Half the federal workforce will be eligible to change retirement plans during an open season that kicks off in just over two months. But information that will help employees decide whether to switch is just beginning to trickle out of the Office of Personnel Management.
Federal employees enrolled in the Civil Service Retirement System will have from July 1 until Dec. 31 to switch to the Federal Employees Retirement System. OPM has been slow to issue guidance on the pros and cons of the two systems, because the Clinton administration has been trying to get Congress to repeal the open season. The administration says allowing CSRS employees to switch to FERS will cost the government more than $1 billion through 2003. But with the open season fast approaching, OPM is beginning to offer help to employees.
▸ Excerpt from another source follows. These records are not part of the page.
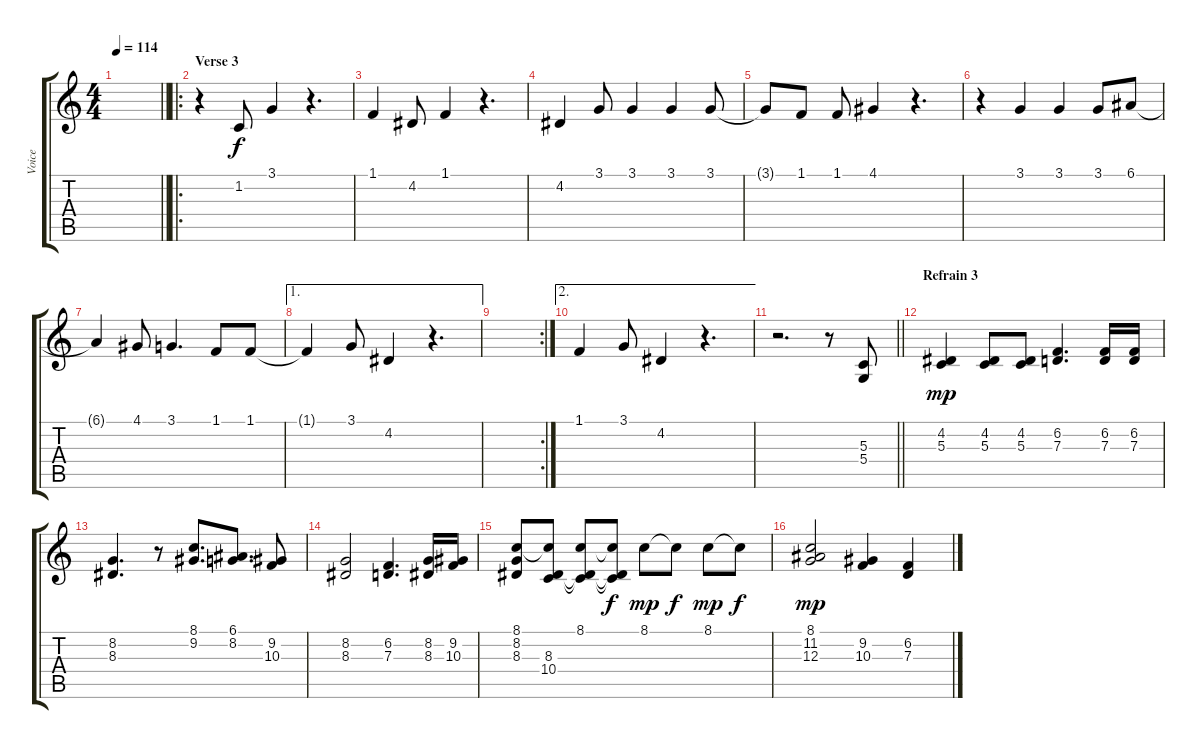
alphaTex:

\track ("Voice" "Voice") {instrument fx5brightness}
\staff {score tabs}
\tuning (E4 B3 G3 D3 A2 E2) {hide}
\ts (4 4)
\tempo 114
\clef g2
\barLineRight lightlight
\ks c
|
\ro
\section ("" "Verse 3")
r.4 1.2.8{dy f} 3.1.4 r.4{d} |
1.1.4 4.2.8 1.1.4 r.4{d} |
4.2.4 3.1.8 3.1.4 3.1.4 3.1.8 |
3.1{t}.8 1.1.8 1.1.8 4.1.4 r.4{d} |
r.4 3.1.4 3.1.4 3.1.8 6.1.8 |
6.1{t}.4 4.1.8 3.1.4{d} 1.1.8 1.1.8 |
\ae 1
1.1{t}.4 3.1.8 4.2.4 r.4{d} |
\rc 2
|
\ae 2
1.1.4 3.1.8 4.2.4 r.4{d} |
\barLineRight lightlight
r.2{d} r.8 (5.3 5.4).8 |
\section ("" "Refrain 3")
(4.2 5.3).4{dy mp} (4.2 5.3).8 (4.2 5.3).8 (6.2 7.3).4{d} (6.2 7.3).16 (6.2 7.3).16 |
(8.2 8.3).4{d} r.8 (8.1 9.2).8{d} (6.1 8.2).8{d} (9.2 10.3).8 |
(8.2 8.3).2 (6.2 7.3).4{d} (8.2 8.3).16 (9.2 10.3).16 |
(8.1 8.2 8.3).8 (8.1{t} 8.3 10.4).8 (8.1 8.3{t} 10.4{t}).8 (8.1{t} 8.3{t} 10.4{t}).8{dy f} 8.1.8{dy mp} 8.1{t}.8{dy f} 8.1.8{dy mp} 8.1{t}.8{dy f} |
(8.1 11.2 12.3).2{dy mp} (9.2 10.3).4 (6.2 7.3).4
OPM is referring people who ask about the open season to the FERS Transfer Handbook, a guide originally designed for CSRS enrollees who have returned to the government after a break in service and have the option of moving into FERS.
By May 15, OPM will create a Web page to help employees decide between CSRS and FERS, according to a recent letter to agencies' benefits specialists from Mary Sugar, chief of OPM's retirement and insurance service's agency services division. The Web page will feature a calculator that employees can use to compare CSRS and FERS benefits. For employees without Internet access, OPM is also creating an open season CD-ROM. OPM will also be sending open season guidance packages to agencies' human resources offices.
Sen. Barbara Mikulski, D-Md., and Sen. Paul Sarbanes, D-Md., are putting pressure on OPM to get more information out to federal employees. In an April 23 letter to OPM Director Janice Lachance, Mikulski and Sarbanes said they wanted to know the "exact timeline for providing employees with CD-ROM materials, printed brochures, and other support materials."
CSRS enrollees had the option of switching into FERS in 1987, when FERS was created to serve all new federal employees. Last year, Sen. Ted Stevens, R-Alaska, inserted the FERS open season provision into the Treasury-General Government appropriations bill. President Clinton used his line-item veto on the provision, only to retract the veto after the National Treasury Employees Union filed a lawsuit against the administration challenging the line-item veto's constitutionality. Then Clinton proposed canceling the open season in his fiscal 1999 budget proposal, but Congress has not taken the proposal up.
OPM officials estimate that one percent of CSRS enrollees will switch to FERS during the open season.